#### PROBLEM TO SOLVE:
Copy every line below that has the word "ConsumerRecord" in it.
-------------------------
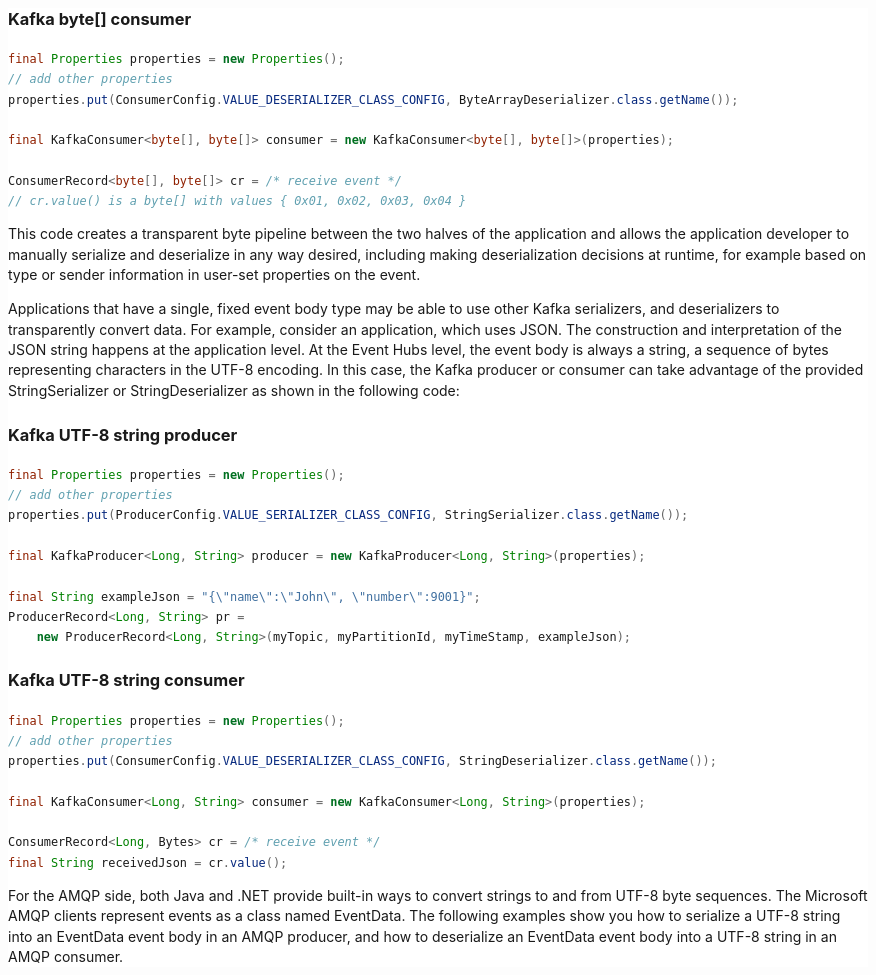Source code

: ### Kafka byte[] consumer
```java
final Properties properties = new Properties();
// add other properties
properties.put(ConsumerConfig.VALUE_DESERIALIZER_CLASS_CONFIG, ByteArrayDeserializer.class.getName());

final KafkaConsumer<byte[], byte[]> consumer = new KafkaConsumer<byte[], byte[]>(properties);

ConsumerRecord<byte[], byte[]> cr = /* receive event */
// cr.value() is a byte[] with values { 0x01, 0x02, 0x03, 0x04 }
```

This code creates a transparent byte pipeline between the two halves of the application and allows the application developer to manually serialize and deserialize in any way desired, including making deserialization decisions at runtime, for example based on type or sender information in user-set properties on the event.

Applications that have a single, fixed event body type may be able to use other Kafka serializers, and deserializers to transparently convert data. For example, consider an application, which uses JSON. The construction and interpretation of the JSON string happens at the application level. At the Event Hubs level, the event body is always a string, a sequence of bytes representing characters in the UTF-8 encoding. In this case, the Kafka producer or consumer can take advantage of the provided
StringSerializer or StringDeserializer as shown in the following code:

### Kafka UTF-8 string producer
```java
final Properties properties = new Properties();
// add other properties
properties.put(ProducerConfig.VALUE_SERIALIZER_CLASS_CONFIG, StringSerializer.class.getName());

final KafkaProducer<Long, String> producer = new KafkaProducer<Long, String>(properties);

final String exampleJson = "{\"name\":\"John\", \"number\":9001}";
ProducerRecord<Long, String> pr =
    new ProducerRecord<Long, String>(myTopic, myPartitionId, myTimeStamp, exampleJson);
```

### Kafka UTF-8 string consumer
```java
final Properties properties = new Properties();
// add other properties
properties.put(ConsumerConfig.VALUE_DESERIALIZER_CLASS_CONFIG, StringDeserializer.class.getName());

final KafkaConsumer<Long, String> consumer = new KafkaConsumer<Long, String>(properties);

ConsumerRecord<Long, Bytes> cr = /* receive event */
final String receivedJson = cr.value();
```

For the AMQP side, both Java and .NET provide built-in ways to convert strings to and from UTF-8 byte sequences. The Microsoft AMQP clients represent events as a class named EventData. The following examples show you how to serialize a UTF-8 string into an EventData event body in an AMQP producer, and how to deserialize an EventData event body into a UTF-8 string in an AMQP consumer.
-------------------------
#### ANSWER TO THIS TASK:
ConsumerRecord<byte[], byte[]> cr = /* receive event */
ConsumerRecord<Long, Bytes> cr = /* receive event */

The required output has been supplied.